Center for Cancer Cell Therapy, Stanford Cancer Institute, Stanford University School of Medicine, Lorry Lokey Building, Suite G3141, MC: 5456, 265 Campus Drive, Stanford, CA 94305, USA.
Children's Hospital of Philadelphia and Perelman School of Medicine at the University of Pennsylvania, Philadelphia, PA, USA; Department of Pediatrics, Perelman School of Medicine at the University of Pennsylvania, Philadelphia, PA 19104, USA.
Cancer Cell. 2022 Jan 10;40(1):53-69.e9. doi: 10.1016/j.ccell.2021.12.005. Epub 2021 Dec 30.
Pediatric cancers often mimic fetal tissues and express proteins normally silenced postnatally that could serve as immune targets. We developed T cells expressing chimeric antigen receptors (CARs) targeting glypican-2 (GPC2), a fetal antigen expressed on neuroblastoma (NB) and several other solid tumors.
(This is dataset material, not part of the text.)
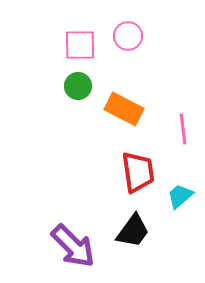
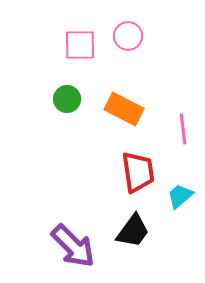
green circle: moved 11 px left, 13 px down
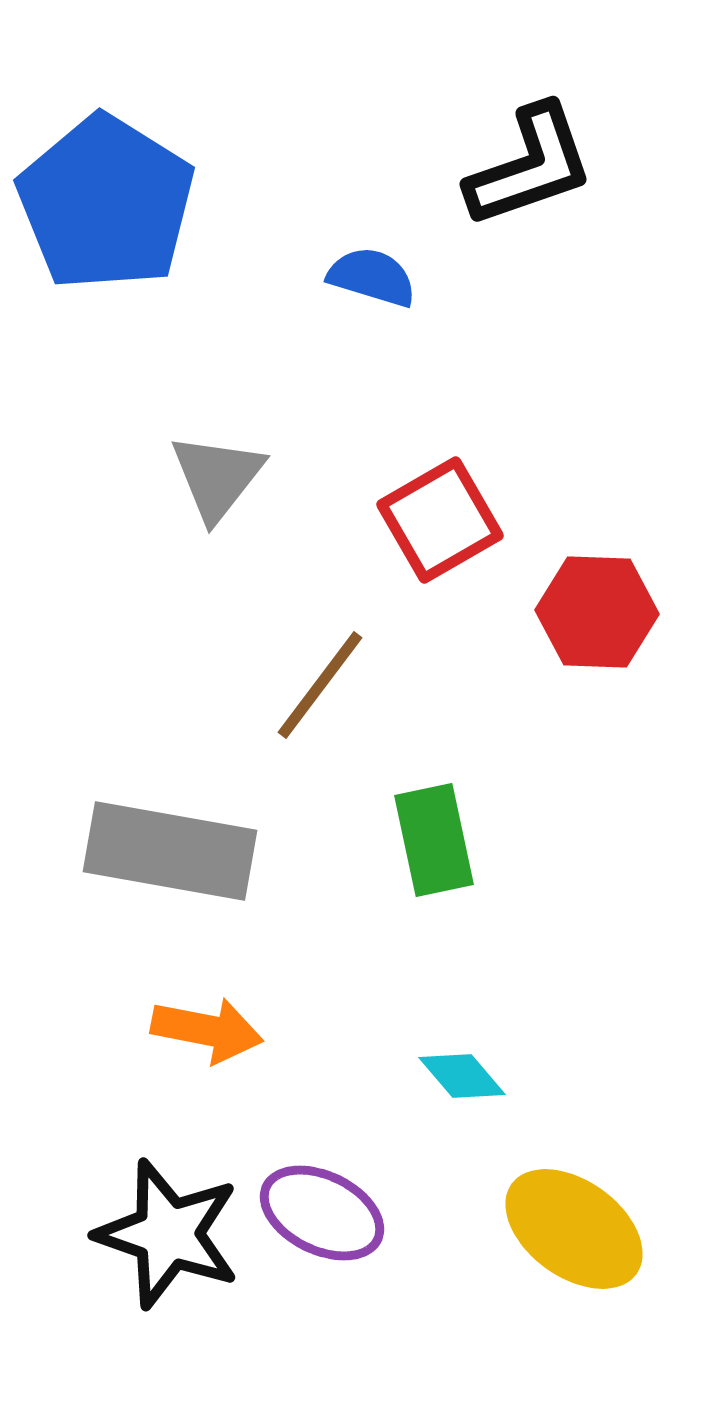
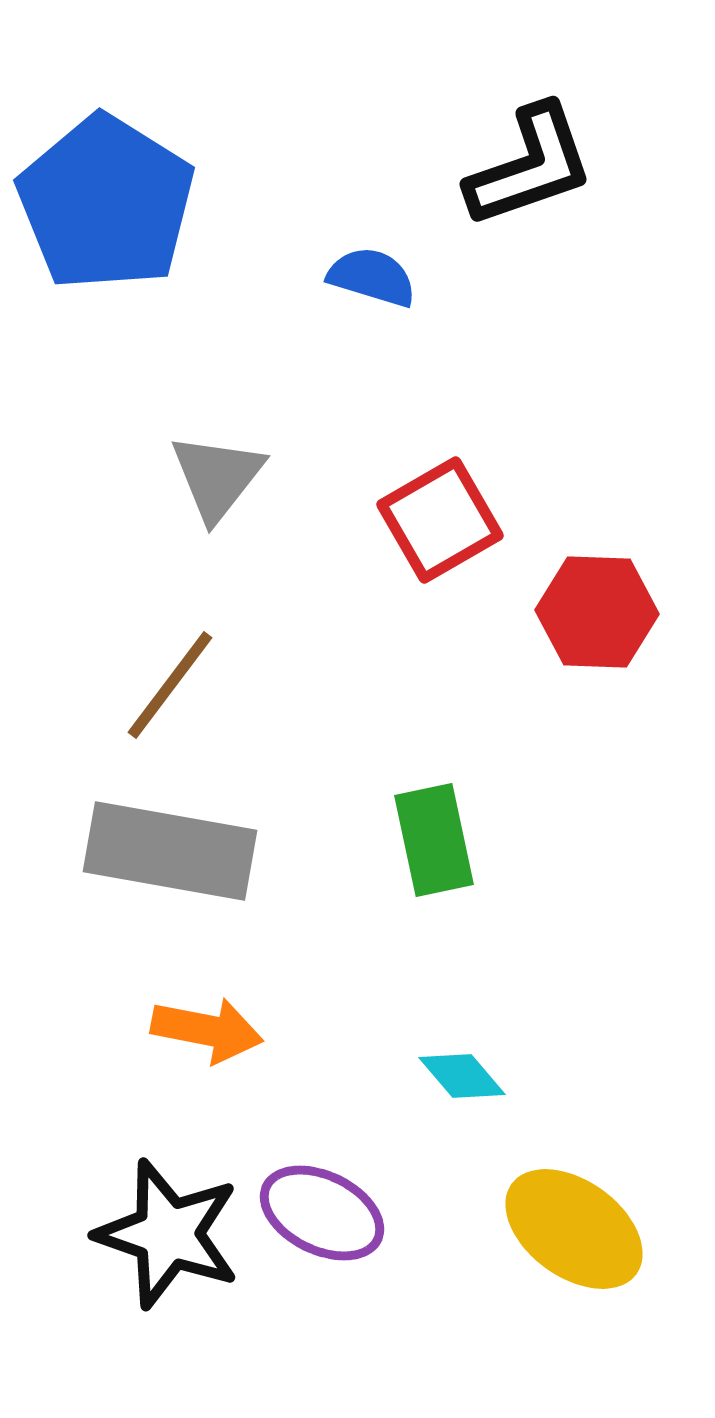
brown line: moved 150 px left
CARs engineered using standard designs control NBs with transgenic GPC2 overexpression, but not those expressing clinically relevant GPC2 site density (∼5,000 molecules/cell, range 1-6 × 10). Iterative engineering of transmembrane (TM) and co-stimulatory domains plus overexpression of c-Jun lowered the GPC2-CAR antigen density threshold, enabling potent and durable eradication of NBs expressing clinically relevant GPC2 antigen density, without toxicity. These studies highlight the critical interplay between CAR design and antigen density threshold, demonstrate potent efficacy and safety of a lead GPC2-CAR candidate suitable for clinical testing, and credential oncofetal antigens as a promising class of targets for CAR T cell therapy of solid tumors.
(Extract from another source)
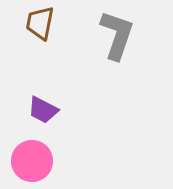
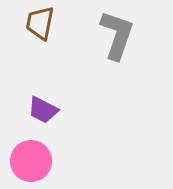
pink circle: moved 1 px left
儿科癌症常模仿胎儿组织,并表达出生后通常沉默的蛋白质,这些蛋白质可作为免疫靶点。我们开发了表达嵌合抗原受体 (CAR) 的 T 细胞,这些受体靶向磷脂酰聚糖-2 (GPC2),GPC2 是神经母细胞瘤 (NB) 和其他几种实体瘤上表达的胎儿抗原。使用标准设计工程改造的 CAR 可控制过表达转基因 GPC2 的 NB,但不能控制表达临床相关 GPC2 位点密度 (∼5000 个分子/细胞,范围为 1-6×10) 的 NB。跨膜 (TM) 和共刺激结构域的反复工程设计以及 c-Jun 的过表达降低了 GPC2-CAR 抗原密度阈值,从而能够有效且持久地消除表达临床相关 GPC2 抗原密度的 NB,而没有毒性。这些研究强调了 CAR 设计和抗原密度阈值之间的关键相互作用,证明了一种有希望的临床前 GPC2-CAR 候选物具有强大的疗效和安全性,适合临床测试,并证明了肿瘤胎抗原作为 CAR T 细胞治疗实体瘤的一类有前途的靶点。